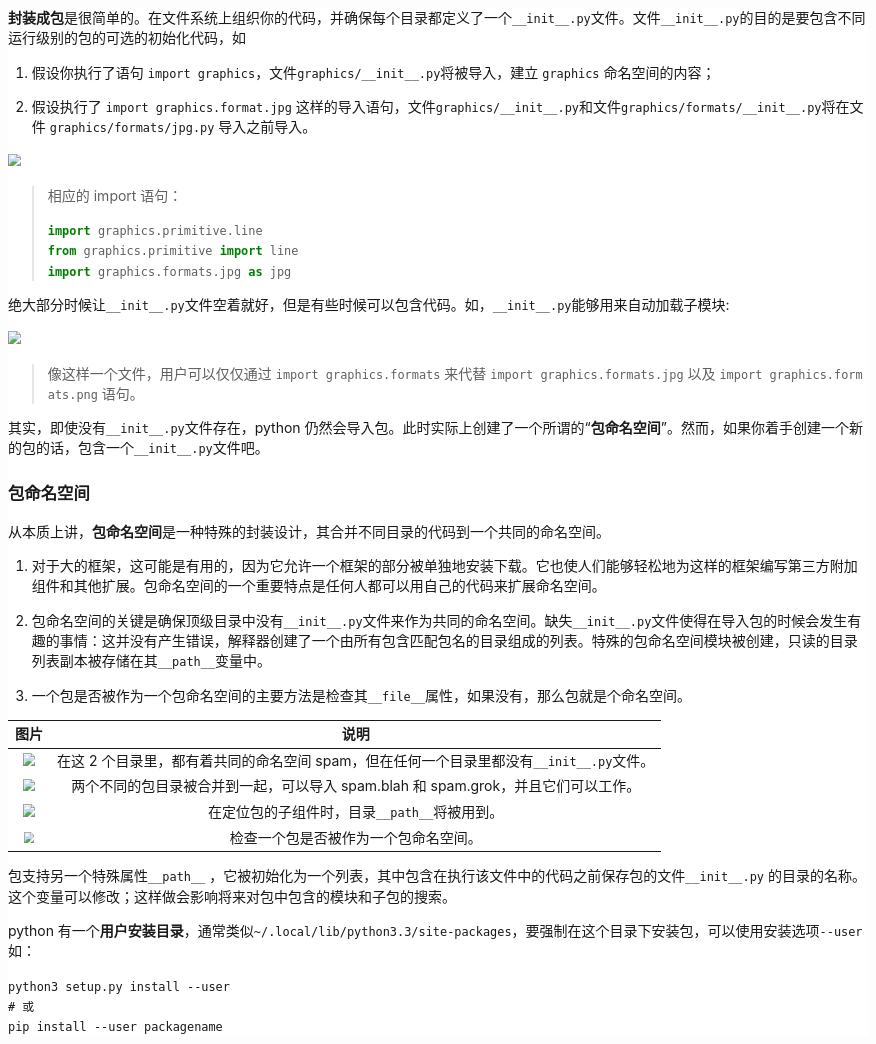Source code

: **封装成包**是很简单的。在文件系统上组织你的代码，并确保每个目录都定义了一个`__init__.py`文件。文件`__init__.py`的目的是要包含不同运行级别的包的可选的初始化代码，如

1. 假设你执行了语句 `import graphics`，文件`graphics/__init__.py`将被导入，建立 `graphics` 命名空间的内容；

2. 假设执行了 `import graphics.format.jpg` 这样的导入语句，文件`graphics/__init__.py`和文件`graphics/formats/__init__.py`将在文件 `graphics/formats/jpg.py` 导入之前导入。

<img src="../../resources/images/notebooks/Python/99.png" style="zoom:80%;" />

> 相应的 import 语句：
>
> ```python
> import graphics.primitive.line
> from graphics.primitive import line
> import graphics.formats.jpg as jpg
> ```

绝大部分时候让`__init__.py`文件空着就好，但是有些时候可以包含代码。如，`__init__.py`能够用来自动加载子模块:

<img src="../../resources/images/notebooks/Python/100.png" style="zoom:80%;" />

> 像这样一个文件，用户可以仅仅通过 `import graphics.formats` 来代替 `import graphics.formats.jpg` 以及 `import graphics.formats.png` 语句。

其实，即使没有`__init__.py`文件存在，python 仍然会导入包。此时实际上创建了一个所谓的“**包命名空间**”。然而，如果你着手创建一个新的包的话，包含一个`__init__.py`文件吧。

### 包命名空间

从本质上讲，**包命名空间**是一种特殊的封装设计，其合并不同目录的代码到一个共同的命名空间。

1. 对于大的框架，这可能是有用的，因为它允许一个框架的部分被单独地安装下载。它也使人们能够轻松地为这样的框架编写第三方附加组件和其他扩展。包命名空间的一个重要特点是任何人都可以用自己的代码来扩展命名空间。

2. 包命名空间的关键是确保顶级目录中没有`__init__.py`文件来作为共同的命名空间。缺失`__init__.py`文件使得在导入包的时候会发生有趣的事情：这并没有产生错误，解释器创建了一个由所有包含匹配包名的目录组成的列表。特殊的包命名空间模块被创建，只读的目录列表副本被存储在其`__path__`变量中。

3. 一个包是否被作为一个包命名空间的主要方法是检查其`__file__`属性，如果没有，那么包就是个命名空间。

|                                      图片                                       |                                          说明                                           |
| :-----------------------------------------------------------------------------: | :-------------------------------------------------------------------------------------: |
| <img src="../../resources/images/notebooks/Python/101.png" style="zoom:80%;" /> | 在这 2 个目录里，都有着共同的命名空间 spam，但在任何一个目录里都没有`__init__.py`文件。 |
| <img src="../../resources/images/notebooks/Python/102.png" style="zoom:80%;" /> |    两个不同的包目录被合并到一起，可以导入 spam.blah 和 spam.grok，并且它们可以工作。    |
| <img src="../../resources/images/notebooks/Python/103.png" style="zoom:80%;" /> |                      在定位包的子组件时，目录`__path__`将被用到。                       |
| <img src="../../resources/images/notebooks/Python/104.png" style="zoom:67%;" /> |                          检查一个包是否被作为一个包命名空间。                           |

包支持另一个特殊属性`__path__` ，它被初始化为一个列表，其中包含在执行该文件中的代码之前保存包的文件`__init__.py` 的目录的名称。这个变量可以修改；这样做会影响将来对包中包含的模块和子包的搜索。

python 有一个**用户安装目录**，通常类似`~/.local/lib/python3.3/site-packages`，要强制在这个目录下安装包，可以使用安装选项`--user`如：

```shell
python3 setup.py install --user
# 或
pip install --user packagename
```
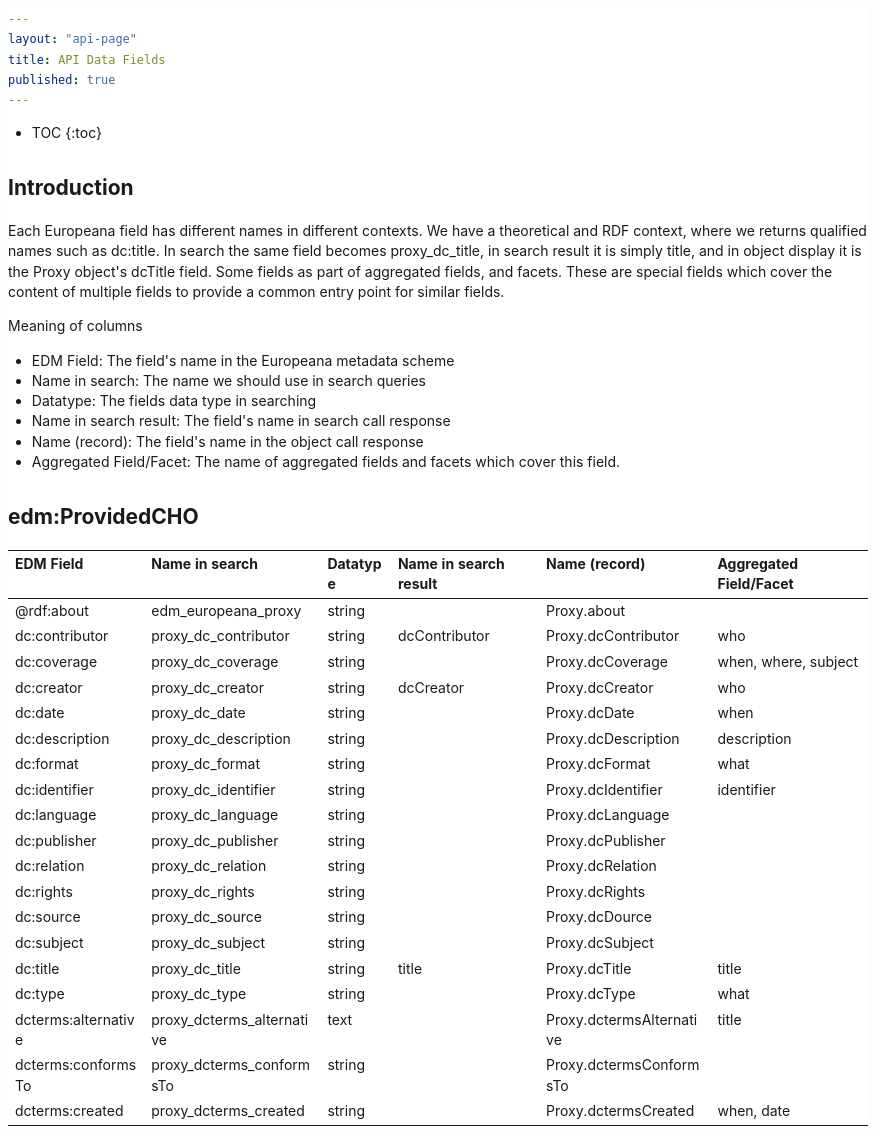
 ```yaml
---
layout: "api-page"
title: API Data Fields
published: true
---
```


* TOC
{:toc}

## Introduction

Each Europeana field has different names in different contexts. We have a theoretical and RDF context, where we returns qualified names such as dc:title. In search the same field becomes proxy_dc_title, in search result it is simply title, and in object display it is the Proxy object's dcTitle field. Some fields as part of aggregated fields, and facets. These are special fields which cover the content of multiple fields to provide a common entry point for similar fields.

Meaning of columns
* EDM Field: The field's name in the Europeana metadata scheme
* Name in search: The name we should use in search queries
* Datatype: The fields data type in searching
* Name in search result: The field's name in search call response
* Name (record): The field's name in the object call response
* Aggregated Field/Facet: The name of aggregated fields and facets which cover this field.


## edm:ProvidedCHO

| EDM Field | Name in search | Datatype | Name in search result | Name (record) | Aggregated Field/Facet |
|:-------------|:-------------|:-----|:-----|:-----|:-----|
| @rdf:about | edm_europeana_proxy | string |  | Proxy.about | 
| dc:contributor | proxy_dc_contributor | string | dcContributor | Proxy.dcContributor | who |
| dc:coverage | proxy_dc_coverage | string |  | Proxy.dcCoverage | when, where, subject |
| dc:creator | proxy_dc_creator | string | dcCreator | Proxy.dcCreator | who |
| dc:date | proxy_dc_date | string |  | Proxy.dcDate | when |
| dc:description | proxy_dc_description | string |  | Proxy.dcDescription | description |
| dc:format | proxy_dc_format | string |  | Proxy.dcFormat | what |
| dc:identifier | proxy_dc_identifier | string |  | Proxy.dcIdentifier | identifier |
| dc:language | proxy_dc_language | string |  | Proxy.dcLanguage |  |
| dc:publisher | proxy_dc_publisher | string |  | Proxy.dcPublisher | |
| dc:relation | proxy_dc_relation | string |  | Proxy.dcRelation |  |
| dc:rights | proxy_dc_rights | string |  | Proxy.dcRights |  |
| dc:source | proxy_dc_source | string |  | Proxy.dcDource |  |
| dc:subject   | proxy_dc_subject | string | | Proxy.dcSubject | |
| dc:title | proxy_dc_title | string | title | Proxy.dcTitle   | title |
| dc:type | proxy_dc_type | string |  | Proxy.dcType | what |
| dcterms:alternative | proxy_dcterms_alternative | text |  | Proxy.dctermsAlternative | title |
| dcterms:conformsTo | proxy_dcterms_conformsTo | string |  | Proxy.dctermsConformsTo |  |
| dcterms:created | proxy_dcterms_created | string |  | Proxy.dctermsCreated | when, date |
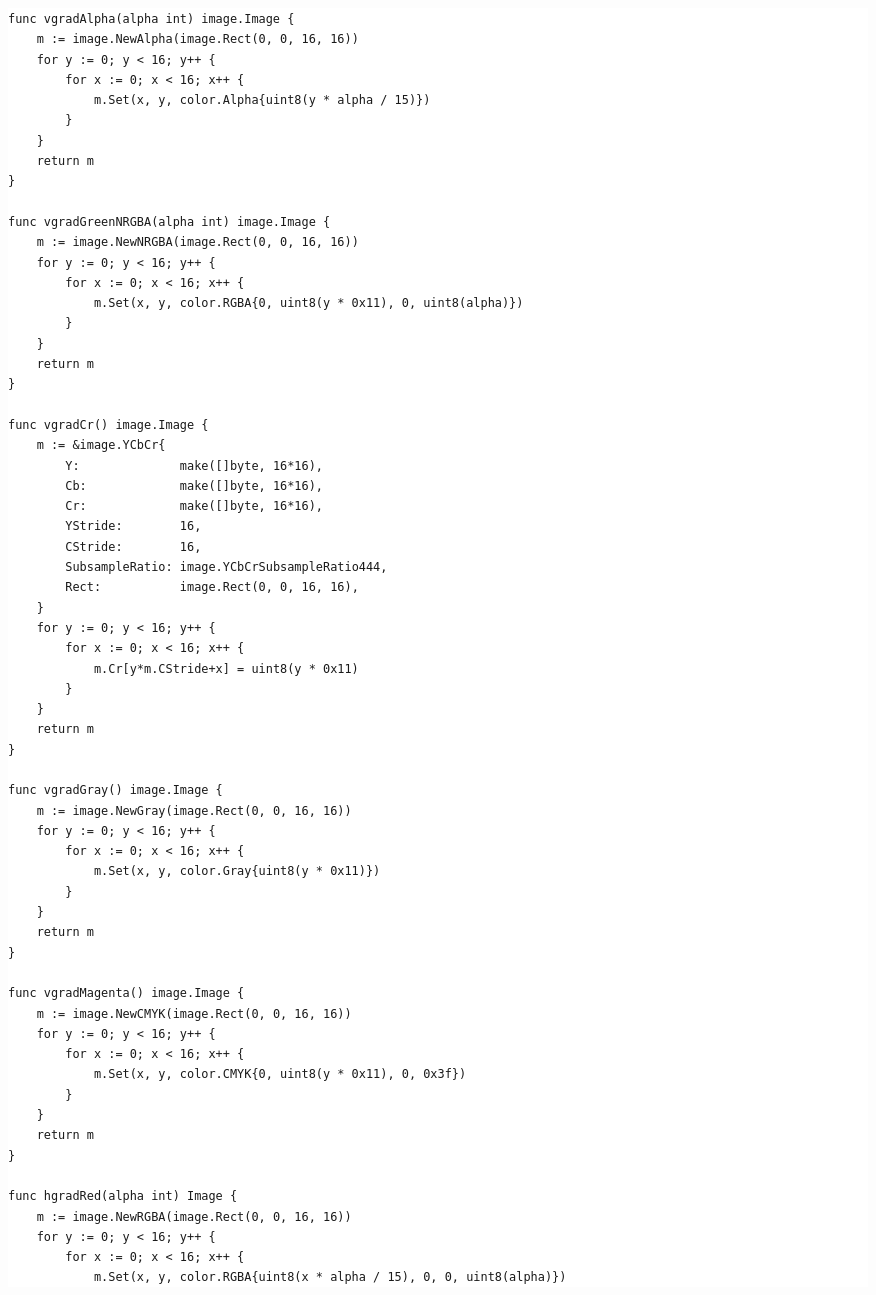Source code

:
```
func vgradAlpha(alpha int) image.Image {
	m := image.NewAlpha(image.Rect(0, 0, 16, 16))
	for y := 0; y < 16; y++ {
		for x := 0; x < 16; x++ {
			m.Set(x, y, color.Alpha{uint8(y * alpha / 15)})
		}
	}
	return m
}

func vgradGreenNRGBA(alpha int) image.Image {
	m := image.NewNRGBA(image.Rect(0, 0, 16, 16))
	for y := 0; y < 16; y++ {
		for x := 0; x < 16; x++ {
			m.Set(x, y, color.RGBA{0, uint8(y * 0x11), 0, uint8(alpha)})
		}
	}
	return m
}

func vgradCr() image.Image {
	m := &image.YCbCr{
		Y:              make([]byte, 16*16),
		Cb:             make([]byte, 16*16),
		Cr:             make([]byte, 16*16),
		YStride:        16,
		CStride:        16,
		SubsampleRatio: image.YCbCrSubsampleRatio444,
		Rect:           image.Rect(0, 0, 16, 16),
	}
	for y := 0; y < 16; y++ {
		for x := 0; x < 16; x++ {
			m.Cr[y*m.CStride+x] = uint8(y * 0x11)
		}
	}
	return m
}

func vgradGray() image.Image {
	m := image.NewGray(image.Rect(0, 0, 16, 16))
	for y := 0; y < 16; y++ {
		for x := 0; x < 16; x++ {
			m.Set(x, y, color.Gray{uint8(y * 0x11)})
		}
	}
	return m
}

func vgradMagenta() image.Image {
	m := image.NewCMYK(image.Rect(0, 0, 16, 16))
	for y := 0; y < 16; y++ {
		for x := 0; x < 16; x++ {
			m.Set(x, y, color.CMYK{0, uint8(y * 0x11), 0, 0x3f})
		}
	}
	return m
}

func hgradRed(alpha int) Image {
	m := image.NewRGBA(image.Rect(0, 0, 16, 16))
	for y := 0; y < 16; y++ {
		for x := 0; x < 16; x++ {
			m.Set(x, y, color.RGBA{uint8(x * alpha / 15), 0, 0, uint8(alpha)})
```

■ ■ ■ ■

▶ _WHAT THE EXERCISE ASKS_:
Search the entries above for the word "record" and copy each line where it appears.

▶ _FINISHED EXERCISE_:
* Name (record): The field's name in the object call response
| EDM Field | Name in search | Datatype | Name in search result | Name (record) | Aggregated Field/Facet |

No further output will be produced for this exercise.